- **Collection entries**

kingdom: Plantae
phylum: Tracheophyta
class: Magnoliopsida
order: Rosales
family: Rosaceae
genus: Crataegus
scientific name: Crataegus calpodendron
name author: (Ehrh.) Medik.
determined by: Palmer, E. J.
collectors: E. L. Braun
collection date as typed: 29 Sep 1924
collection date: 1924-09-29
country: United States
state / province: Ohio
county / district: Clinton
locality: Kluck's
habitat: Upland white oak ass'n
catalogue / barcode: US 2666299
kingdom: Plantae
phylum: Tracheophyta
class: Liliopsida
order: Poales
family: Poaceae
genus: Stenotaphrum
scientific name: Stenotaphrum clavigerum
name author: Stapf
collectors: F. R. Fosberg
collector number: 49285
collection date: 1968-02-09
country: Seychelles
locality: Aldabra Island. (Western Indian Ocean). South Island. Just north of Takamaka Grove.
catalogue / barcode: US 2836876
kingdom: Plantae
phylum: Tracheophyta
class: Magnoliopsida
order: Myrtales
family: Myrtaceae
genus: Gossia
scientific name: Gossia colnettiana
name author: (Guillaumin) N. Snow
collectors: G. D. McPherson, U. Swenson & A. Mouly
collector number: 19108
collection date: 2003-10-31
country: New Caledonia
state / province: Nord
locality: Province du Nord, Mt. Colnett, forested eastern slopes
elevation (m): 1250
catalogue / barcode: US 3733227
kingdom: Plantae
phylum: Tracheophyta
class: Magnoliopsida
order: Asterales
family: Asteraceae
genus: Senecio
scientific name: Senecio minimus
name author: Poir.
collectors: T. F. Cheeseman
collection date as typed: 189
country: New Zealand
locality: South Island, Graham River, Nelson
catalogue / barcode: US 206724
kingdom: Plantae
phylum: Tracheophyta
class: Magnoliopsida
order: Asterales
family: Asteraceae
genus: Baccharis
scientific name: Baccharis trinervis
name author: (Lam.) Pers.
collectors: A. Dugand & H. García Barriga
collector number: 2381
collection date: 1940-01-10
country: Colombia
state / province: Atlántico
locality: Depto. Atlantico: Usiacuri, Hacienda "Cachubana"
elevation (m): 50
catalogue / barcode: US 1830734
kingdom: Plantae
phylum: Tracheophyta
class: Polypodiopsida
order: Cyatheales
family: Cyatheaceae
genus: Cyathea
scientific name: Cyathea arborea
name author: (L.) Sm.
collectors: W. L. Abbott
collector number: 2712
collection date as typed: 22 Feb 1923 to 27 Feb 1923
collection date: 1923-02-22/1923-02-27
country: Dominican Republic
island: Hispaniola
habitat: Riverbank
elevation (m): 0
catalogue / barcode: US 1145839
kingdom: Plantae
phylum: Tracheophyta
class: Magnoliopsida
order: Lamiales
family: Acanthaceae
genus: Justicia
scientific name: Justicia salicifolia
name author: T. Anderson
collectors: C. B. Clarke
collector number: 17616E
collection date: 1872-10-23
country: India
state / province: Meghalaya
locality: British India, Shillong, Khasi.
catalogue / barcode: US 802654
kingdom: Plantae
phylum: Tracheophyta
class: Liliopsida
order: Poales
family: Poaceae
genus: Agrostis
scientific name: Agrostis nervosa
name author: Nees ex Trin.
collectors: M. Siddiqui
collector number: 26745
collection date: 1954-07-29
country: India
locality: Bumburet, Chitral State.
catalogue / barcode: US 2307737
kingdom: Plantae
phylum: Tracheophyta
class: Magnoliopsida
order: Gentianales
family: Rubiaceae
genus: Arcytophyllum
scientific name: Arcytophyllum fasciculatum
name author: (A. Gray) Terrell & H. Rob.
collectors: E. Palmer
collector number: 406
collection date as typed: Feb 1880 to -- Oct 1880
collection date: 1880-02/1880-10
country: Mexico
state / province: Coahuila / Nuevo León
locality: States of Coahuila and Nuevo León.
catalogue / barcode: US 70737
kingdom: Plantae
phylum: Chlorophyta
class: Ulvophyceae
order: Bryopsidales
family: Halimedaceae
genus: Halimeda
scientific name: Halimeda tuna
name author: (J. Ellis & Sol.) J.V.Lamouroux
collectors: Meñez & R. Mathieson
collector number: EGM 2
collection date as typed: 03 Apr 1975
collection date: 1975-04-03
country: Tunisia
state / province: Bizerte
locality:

- **Requirement**
Give back each of the lines above unchanged, from first to last.

- **Task answer**
kingdom: Plantae
phylum: Tracheophyta
class: Magnoliopsida
order: Rosales
family: Rosaceae
genus: Crataegus
scientific name: Crataegus calpodendron
name author: (Ehrh.) Medik.
determined by: Palmer, E. J.
collectors: E. L. Braun
collection date as typed: 29 Sep 1924
collection date: 1924-09-29
country: United States
state / province: Ohio
county / district: Clinton
locality: Kluck's
habitat: Upland white oak ass'n
catalogue / barcode: US 2666299
kingdom: Plantae
phylum: Tracheophyta
class: Liliopsida
order: Poales
family: Poaceae
genus: Stenotaphrum
scientific name: Stenotaphrum clavigerum
name author: Stapf
collectors: F. R. Fosberg
collector number: 49285
collection date: 1968-02-09
country: Seychelles
locality: Aldabra Island. (Western Indian Ocean). South Island. Just north of Takamaka Grove.
catalogue / barcode: US 2836876
kingdom: Plantae
phylum: Tracheophyta
class: Magnoliopsida
order: Myrtales
family: Myrtaceae
genus: Gossia
scientific name: Gossia colnettiana
name author: (Guillaumin) N. Snow
collectors: G. D. McPherson, U. Swenson & A. Mouly
collector number: 19108
collection date: 2003-10-31
country: New Caledonia
state / province: Nord
locality: Province du Nord, Mt. Colnett, forested eastern slopes
elevation (m): 1250
catalogue / barcode: US 3733227
kingdom: Plantae
phylum: Tracheophyta
class: Magnoliopsida
order: Asterales
family: Asteraceae
genus: Senecio
scientific name: Senecio minimus
name author: Poir.
collectors: T. F. Cheeseman
collection date as typed: 189
country: New Zealand
locality: South Island, Graham River, Nelson
catalogue / barcode: US 206724
kingdom: Plantae
phylum: Tracheophyta
class: Magnoliopsida
order: Asterales
family: Asteraceae
genus: Baccharis
scientific name: Baccharis trinervis
name author: (Lam.) Pers.
collectors: A. Dugand & H. García Barriga
collector number: 2381
collection date: 1940-01-10
country: Colombia
state / province: Atlántico
locality: Depto. Atlantico: Usiacuri, Hacienda "Cachubana"
elevation (m): 50
catalogue / barcode: US 1830734
kingdom: Plantae
phylum: Tracheophyta
class: Polypodiopsida
order: Cyatheales
family: Cyatheaceae
genus: Cyathea
scientific name: Cyathea arborea
name author: (L.) Sm.
collectors: W. L. Abbott
collector number: 2712
collection date as typed: 22 Feb 1923 to 27 Feb 1923
collection date: 1923-02-22/1923-02-27
country: Dominican Republic
island: Hispaniola
habitat: Riverbank
elevation (m): 0
catalogue / barcode: US 1145839
kingdom: Plantae
phylum: Tracheophyta
class: Magnoliopsida
order: Lamiales
family: Acanthaceae
genus: Justicia
scientific name: Justicia salicifolia
name author: T. Anderson
collectors: C. B. Clarke
collector number: 17616E
collection date: 1872-10-23
country: India
state / province: Meghalaya
locality: British India, Shillong, Khasi.
catalogue / barcode: US 802654
kingdom: Plantae
phylum: Tracheophyta
class: Liliopsida
order: Poales
family: Poaceae
genus: Agrostis
scientific name: Agrostis nervosa
name author: Nees ex Trin.
collectors: M. Siddiqui
collector number: 26745
collection date: 1954-07-29
country: India
locality: Bumburet, Chitral State.
catalogue / barcode: US 2307737
kingdom: Plantae
phylum: Tracheophyta
class: Magnoliopsida
order: Gentianales
family: Rubiaceae
genus: Arcytophyllum
scientific name: Arcytophyllum fasciculatum
name author: (A. Gray) Terrell & H. Rob.
collectors: E. Palmer
collector number: 406
collection date as typed: Feb 1880 to -- Oct 1880
collection date: 1880-02/1880-10
country: Mexico
state / province: Coahuila / Nuevo León
locality: States of Coahuila and Nuevo León.
catalogue / barcode: US 70737
kingdom: Plantae
phylum: Chlorophyta
class: Ulvophyceae
order: Bryopsidales
family: Halimedaceae
genus: Halimeda
scientific name: Halimeda tuna
name author: (J. Ellis & Sol.) J.V.Lamouroux
collectors: Meñez & R. Mathieson
collector number: EGM 2
collection date as typed: 03 Apr 1975
collection date: 1975-04-03
country: Tunisia
state / province: Bizerte
locality:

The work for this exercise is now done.